Oberlandesgericht Köln, 11 U 16/03
Datum:
17.03.2004
Gericht:
Oberlandesgericht Köln
Spruchkörper:
11. Zivilsenat
Entscheidungsart:
Urteil
Aktenzeichen:
11 U 16/03
Vorinstanz:
Landgericht Köln, 91 O 234/01
Tenor:
Die Berufung der Klägerin gegen das am 11. Dezember 2002
verkündete Urteil der 11. Kammer für Handelssachen des Landgerichts
Köln - 91 O 234/01 - wird zurückgewiesen.
Die Kosten des Berufungsverfahrens trägt die Klägerin.

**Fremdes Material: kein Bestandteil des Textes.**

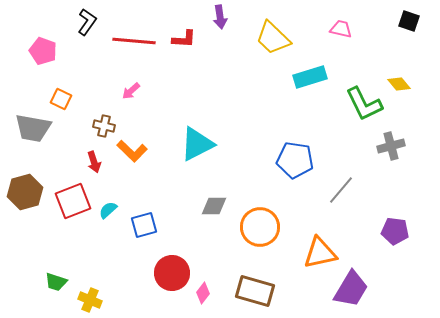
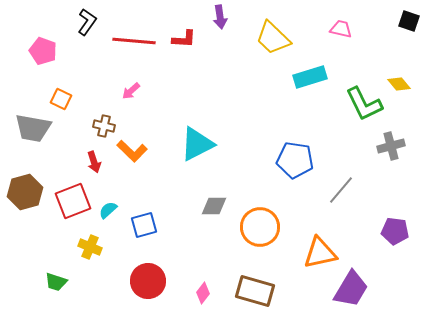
red circle: moved 24 px left, 8 px down
yellow cross: moved 53 px up
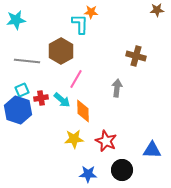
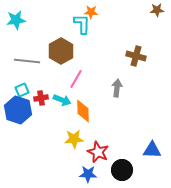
cyan L-shape: moved 2 px right
cyan arrow: rotated 18 degrees counterclockwise
red star: moved 8 px left, 11 px down
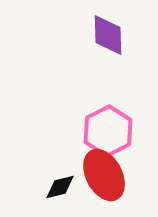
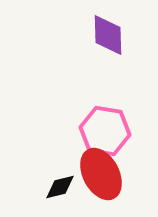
pink hexagon: moved 3 px left; rotated 24 degrees counterclockwise
red ellipse: moved 3 px left, 1 px up
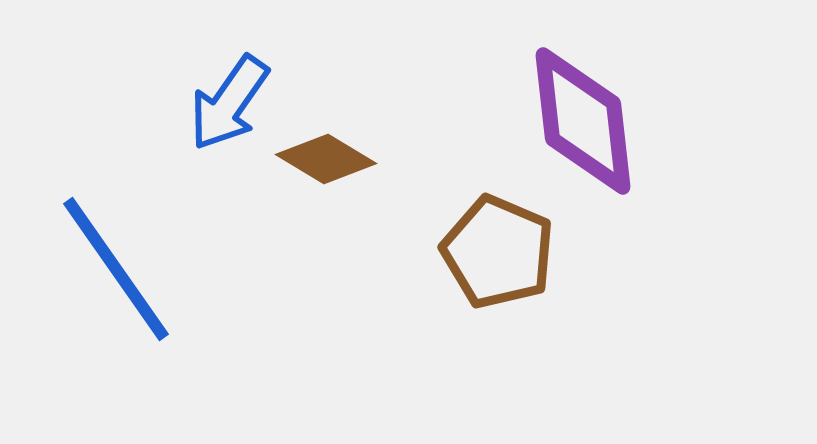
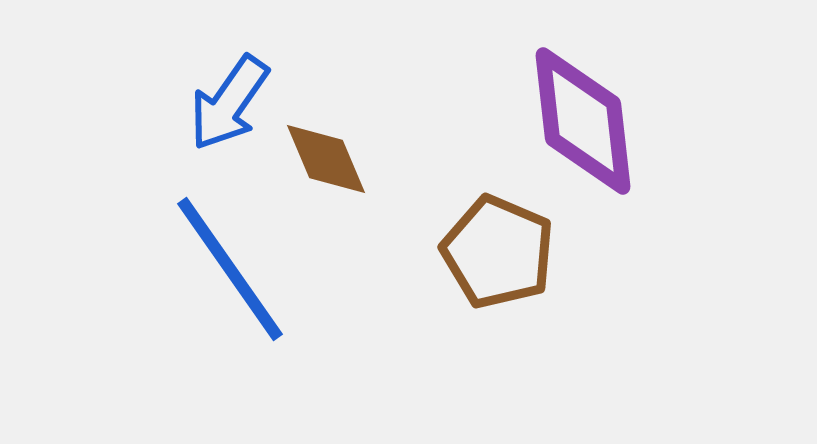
brown diamond: rotated 36 degrees clockwise
blue line: moved 114 px right
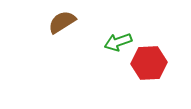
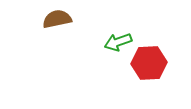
brown semicircle: moved 5 px left, 3 px up; rotated 20 degrees clockwise
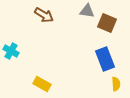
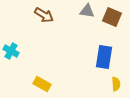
brown square: moved 5 px right, 6 px up
blue rectangle: moved 1 px left, 2 px up; rotated 30 degrees clockwise
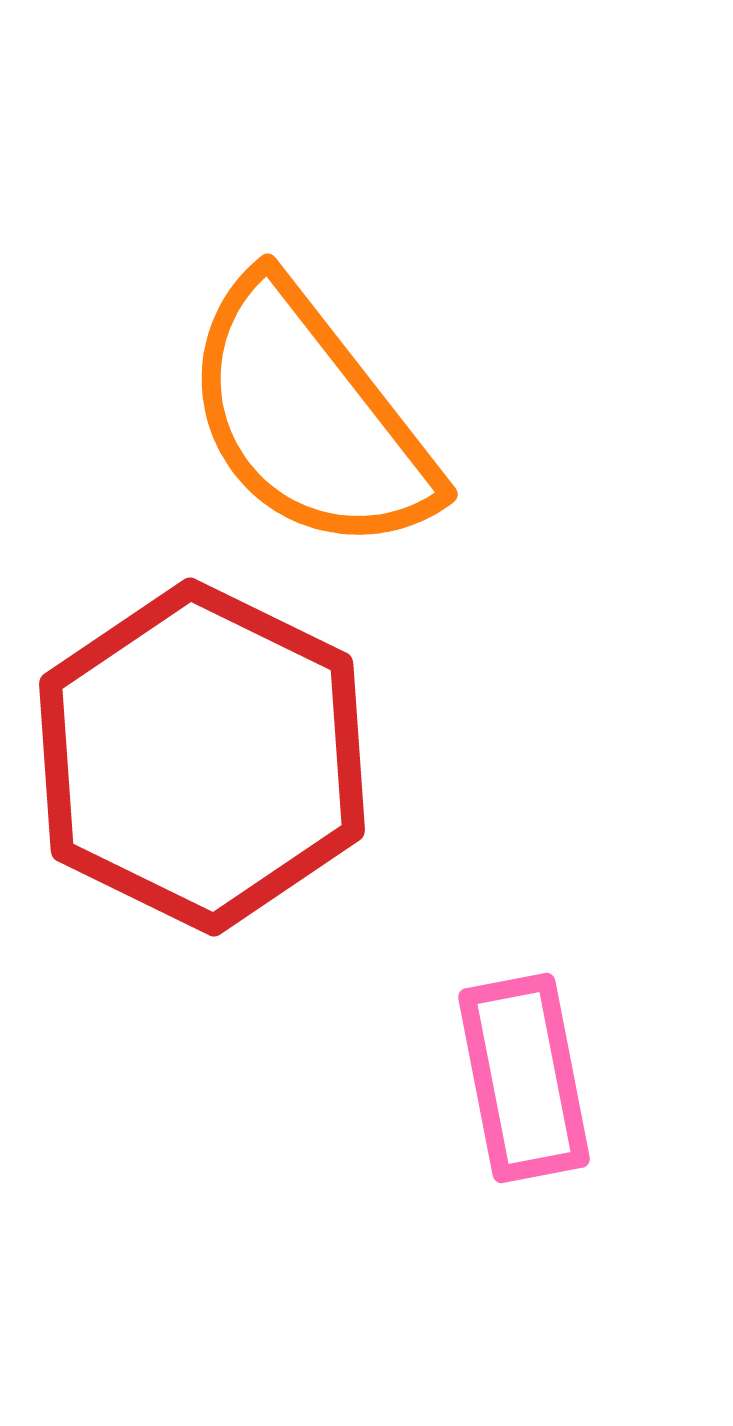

Das Urteil ist vorläufig vollstreckbar.
G r ü n d e
1
Die zulässige Berufung der Klägerin hat in der Sache keinen Erfolg. Das Landgericht
hat die Klage zu Recht abgewiesen.
2
I.
3
Die Klägerin ist Transportversicherer einer Firma B.. Der Transportversicherungsvertrag
war ursprünglich mit der H. Versicherungsbank VVaG (L.) abgeschlossen worden; das
Versicherungsverhältnis ist aber in der Folgezeit wirksam auf die Klägerin als
Rechtsnachfolgerin übertragen worden.
4
Mit der vorliegenden Klage begehrt die Klägerin Ersatz von Versicherungsleistungen,
die die Rechtsvorgängerin der Klägerin am 02.05.2000 erbracht hat (§ 67 VVG).

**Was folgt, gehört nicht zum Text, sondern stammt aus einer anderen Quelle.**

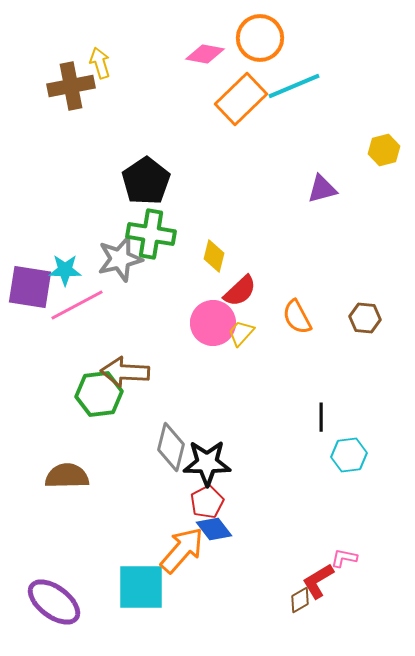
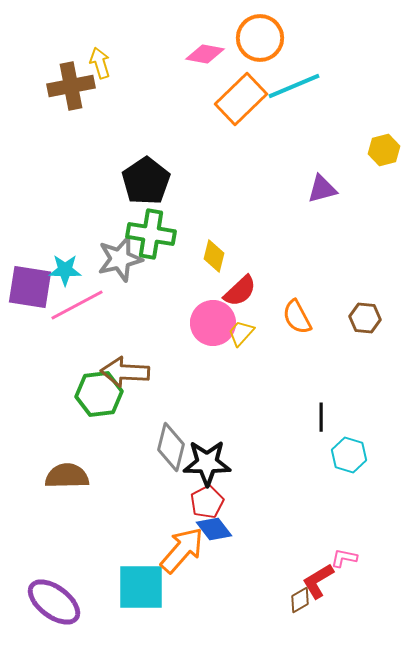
cyan hexagon: rotated 24 degrees clockwise
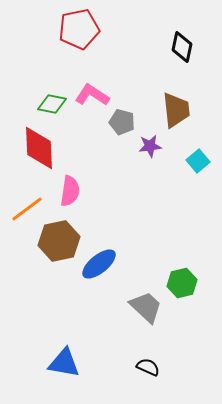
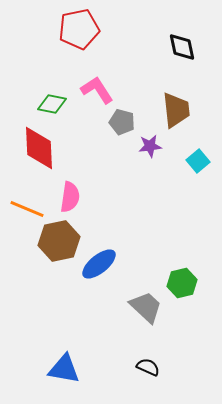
black diamond: rotated 24 degrees counterclockwise
pink L-shape: moved 5 px right, 5 px up; rotated 24 degrees clockwise
pink semicircle: moved 6 px down
orange line: rotated 60 degrees clockwise
blue triangle: moved 6 px down
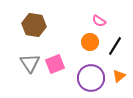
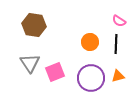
pink semicircle: moved 20 px right
black line: moved 1 px right, 2 px up; rotated 30 degrees counterclockwise
pink square: moved 8 px down
orange triangle: moved 1 px left; rotated 24 degrees clockwise
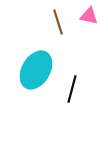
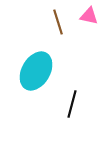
cyan ellipse: moved 1 px down
black line: moved 15 px down
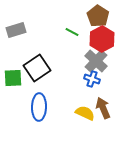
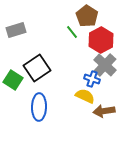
brown pentagon: moved 11 px left
green line: rotated 24 degrees clockwise
red hexagon: moved 1 px left, 1 px down
gray cross: moved 9 px right, 4 px down
green square: moved 2 px down; rotated 36 degrees clockwise
brown arrow: moved 1 px right, 3 px down; rotated 75 degrees counterclockwise
yellow semicircle: moved 17 px up
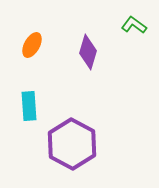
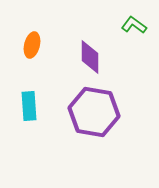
orange ellipse: rotated 15 degrees counterclockwise
purple diamond: moved 2 px right, 5 px down; rotated 16 degrees counterclockwise
purple hexagon: moved 22 px right, 32 px up; rotated 18 degrees counterclockwise
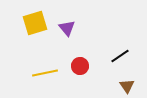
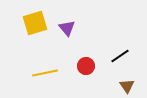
red circle: moved 6 px right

Grundlage ist im Wesentlichen folgender Sachverhalt:
5
Der Geschäftsführer der Firma B. war mit diversen technischen Geräten von
Frankfurt/Main nach Israel und am 18. November 1999 mit der Beklagten von Tel Aviv
zurück nach Frankfurt geflogen. Bei diesem Rücktransport übergab er der Beklagten
drei von außen identische Kisten als gewöhnliches Reisegepäck, ohne auf den Inhalt
der Kisten hinzuweisen. Rückschlüsse auf den Inhalt der Kisten waren von außen nicht
möglich.
6
Nach der Ankunft in Frankfurt wurde festgestellt, dass zwar zwei Kisten mit einem
7
Gesamtwert von 17.170,95 DM angekommen waren; eine Kiste des
Versicherungsnehmers war jedoch nicht auffindbar, was umgehend dem Gepäckdienst
mitgeteilt wurde. Die von der Beklagten noch am Abend des selben Tages eingeleitete
(weltweite) Suche nach dem Gepäckstück (sog. Tracing-Verfahren) blieb im Ergebnis
erfolglos. Auch eine seit dem 09.12.1999 erfolgte erweiterte Suche aufgrund einer durch
den Geschäftsführer der Fa. B. übermittelten Inhaltsliste des vermissten Gepäckstückes
blieb ohne Erfolg. Auch Spuren des Gepäckstückes, wie etwa abgerissene
Identifikationslabel, sind nicht aufgefunden worden.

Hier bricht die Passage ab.